>>>>

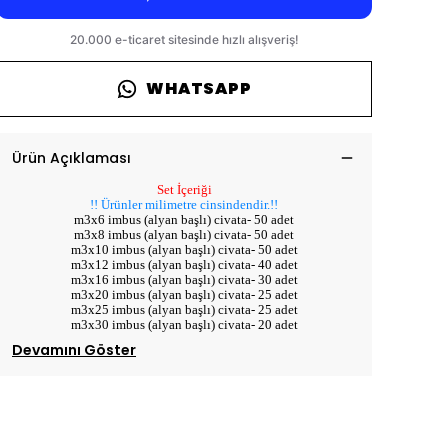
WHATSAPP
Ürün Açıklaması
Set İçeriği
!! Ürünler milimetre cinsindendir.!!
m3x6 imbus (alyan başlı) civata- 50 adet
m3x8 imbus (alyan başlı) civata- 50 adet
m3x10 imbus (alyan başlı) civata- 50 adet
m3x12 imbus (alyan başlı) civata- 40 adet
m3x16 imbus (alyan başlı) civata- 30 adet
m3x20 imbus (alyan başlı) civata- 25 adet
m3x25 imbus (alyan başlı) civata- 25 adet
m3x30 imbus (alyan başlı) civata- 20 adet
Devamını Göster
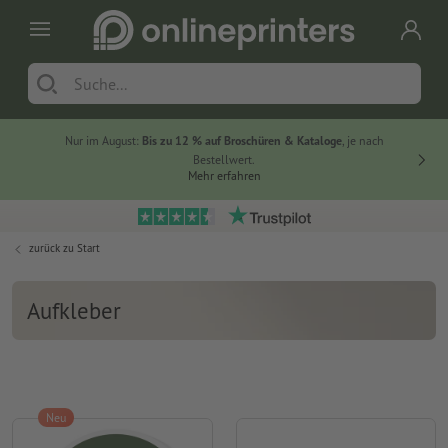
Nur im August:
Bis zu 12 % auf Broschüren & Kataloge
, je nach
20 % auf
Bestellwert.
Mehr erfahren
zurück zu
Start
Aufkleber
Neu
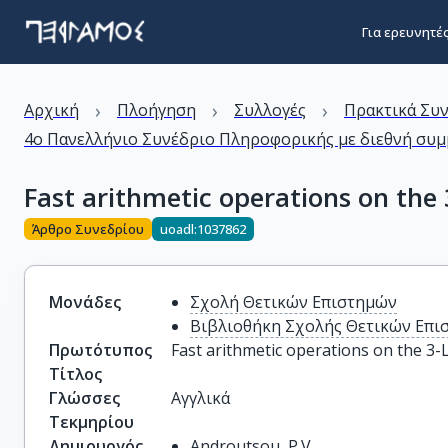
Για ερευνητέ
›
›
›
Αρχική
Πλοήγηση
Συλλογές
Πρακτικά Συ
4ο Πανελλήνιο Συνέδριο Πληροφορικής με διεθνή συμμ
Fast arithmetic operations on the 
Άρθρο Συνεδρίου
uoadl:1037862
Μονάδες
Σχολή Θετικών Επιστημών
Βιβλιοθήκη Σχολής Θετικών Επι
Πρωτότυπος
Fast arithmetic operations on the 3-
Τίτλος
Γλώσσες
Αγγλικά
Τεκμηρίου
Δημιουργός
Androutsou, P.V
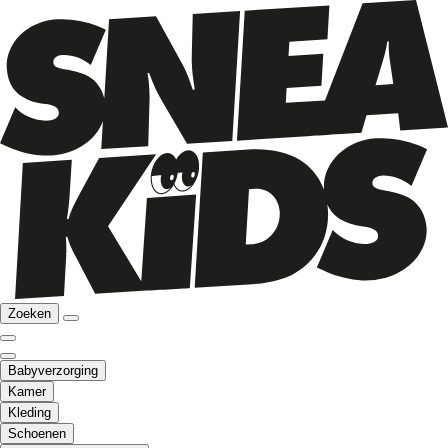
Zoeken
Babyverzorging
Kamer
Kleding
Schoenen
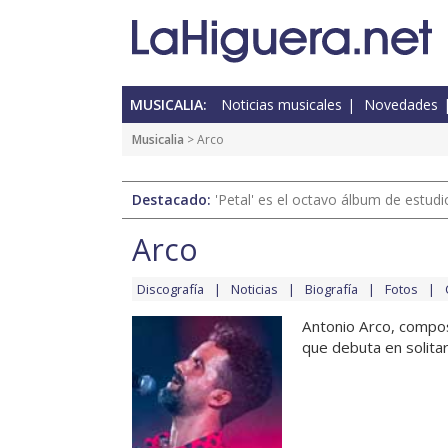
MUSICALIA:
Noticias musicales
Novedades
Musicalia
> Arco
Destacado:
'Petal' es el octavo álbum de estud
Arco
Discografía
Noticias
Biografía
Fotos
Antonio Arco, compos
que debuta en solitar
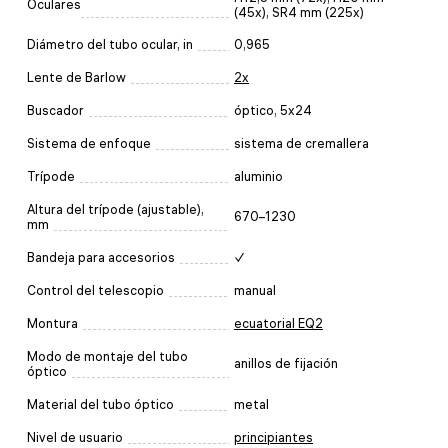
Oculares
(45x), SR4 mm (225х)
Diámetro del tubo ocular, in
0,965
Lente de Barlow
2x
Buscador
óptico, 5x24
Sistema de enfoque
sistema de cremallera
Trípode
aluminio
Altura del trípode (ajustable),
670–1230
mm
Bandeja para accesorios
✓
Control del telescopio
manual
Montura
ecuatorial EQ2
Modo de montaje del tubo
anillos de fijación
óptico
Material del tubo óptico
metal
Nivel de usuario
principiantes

<<<<

◆ **Exercise details**
Give an exact copy of the listing, without its pictures.

◆ **Output**
WHATSAPP
Ürün Açıklaması
Set İçeriği
!! Ürünler milimetre cinsindendir.!!
m3x6 imbus (alyan başlı) civata- 50 adet
m3x8 imbus (alyan başlı) civata- 50 adet
m3x10 imbus (alyan başlı) civata- 50 adet
m3x12 imbus (alyan başlı) civata- 40 adet
m3x16 imbus (alyan başlı) civata- 30 adet
m3x20 imbus (alyan başlı) civata- 25 adet
m3x25 imbus (alyan başlı) civata- 25 adet
m3x30 imbus (alyan başlı) civata- 20 adet
Devamını Göster
Nur im August:
Bis zu 12 % auf Broschüren & Kataloge
, je nach
20 % auf
Bestellwert.
Mehr erfahren
zurück zu
Start
Aufkleber
Neu
Για ερευνητέ
›
›
›
Αρχική
Πλοήγηση
Συλλογές
Πρακτικά Συ
4ο Πανελλήνιο Συνέδριο Πληροφορικής με διεθνή συμμ
Fast arithmetic operations on the 
Άρθρο Συνεδρίου
uoadl:1037862
Μονάδες
Σχολή Θετικών Επιστημών
Βιβλιοθήκη Σχολής Θετικών Επι
Πρωτότυπος
Fast arithmetic operations on the 3-
Τίτλος
Γλώσσες
Αγγλικά
Τεκμηρίου
Δημιουργός
Androutsou, P.V
Zoeken
Babyverzorging
Kamer
Kleding
Schoenen
MUSICALIA:
Noticias musicales
Novedades
Musicalia
> Arco
Destacado:
'Petal' es el octavo álbum de estud
Arco
Discografía
Noticias
Biografía
Fotos
Antonio Arco, compos
que debuta en solitar
Oculares
(45x), SR4 mm (225х)
Diámetro del tubo ocular, in
0,965
Lente de Barlow
2x
Buscador
óptico, 5x24
Sistema de enfoque
sistema de cremallera
Trípode
aluminio
Altura del trípode (ajustable),
670–1230
mm
Bandeja para accesorios
✓
Control del telescopio
manual
Montura
ecuatorial EQ2
Modo de montaje del tubo
anillos de fijación
óptico
Material del tubo óptico
metal
Nivel de usuario
principiantes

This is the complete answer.